Smart-grid TV can be fun
There’s no doubt the web can be fun. Too much fun, in fact, as anyone who’s started out with a work-related Google search and ended up, three hours later, with a $100 email receipt from Amazon and a new high score on Bejeweled can attest. But what about that newer internet on its way, the internet of things? Can the smart grid really be entertaining?
Yes … or, at least, online videos about the smart grid can be.
There’s venture capitalist Vinod Khosla, for example, taking on the provocative topic “Smart Grid or Smart Hype?” on FORA.tv. Or check out People Power’s five-minute introduction to its open-source Energy Services Platform, which is slick and surprisingly cool for a corporate video.

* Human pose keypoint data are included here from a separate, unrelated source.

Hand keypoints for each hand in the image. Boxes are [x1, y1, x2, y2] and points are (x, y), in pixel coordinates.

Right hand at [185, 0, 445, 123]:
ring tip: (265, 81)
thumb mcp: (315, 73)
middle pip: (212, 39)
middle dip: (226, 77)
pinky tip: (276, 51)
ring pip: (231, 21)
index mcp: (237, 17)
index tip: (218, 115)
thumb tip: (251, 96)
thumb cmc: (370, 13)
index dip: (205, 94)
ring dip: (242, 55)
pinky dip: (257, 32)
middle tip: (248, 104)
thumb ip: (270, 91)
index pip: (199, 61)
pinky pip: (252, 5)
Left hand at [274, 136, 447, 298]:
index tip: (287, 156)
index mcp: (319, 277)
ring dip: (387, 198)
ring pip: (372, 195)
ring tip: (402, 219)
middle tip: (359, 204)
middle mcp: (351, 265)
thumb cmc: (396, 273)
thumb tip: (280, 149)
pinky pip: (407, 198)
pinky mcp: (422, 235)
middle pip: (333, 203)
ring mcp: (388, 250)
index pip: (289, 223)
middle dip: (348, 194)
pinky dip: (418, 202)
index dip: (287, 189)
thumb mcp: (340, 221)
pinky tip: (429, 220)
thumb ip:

Networking giant Cisco has a PR channel on YouTube, although most of its smart-grid videos are standard-issue commercial-style productions. (Cisco intern Greg Justice, on the other hand, created a series of bizarrely entertaining — though not necessarily smart-grid-focused — videos using the self-assigned title of “World’s Most Interesting Intern.”)
GE’s Ecomagination channel on YouTube is introduced with an appropriately imaginative, even a bit goofy, interactive video where you can drag your cursor across a fantasy-land panorama to explore different aspects of the smart grid. There’s electromobility (with the prompt, “charge the car”), biogas (“feed the cow”), water reclamation (“clean the water”) and renewables (“make cleaner energy”).
But for really entertaining — in the sense that you’d want to watch more than once, just for fun — it’s hard to find anything beating IBM’s Social Media channel. There are plenty of serious, thought-provoking videos, like the much-watched “Internet of Things.” Beyond those, however, is the wonderful, informative and, yes, funny Mad Science series featuring IBM engineer and all-round-colourful character John Cohn discussing things like the smart grid while also, say, making lightning with a fork and laughing maniacally like the stereotypical mad scientist. (Cohn, by the way, also stars in season two of the Discovery Channel’s reality show, “The Colony.”)
Making smart-grid fun and easy to understand for a general audience, that is, the people who will one day actually benefit from the ability to use smarter, cleaner energy? Now that’s very smart.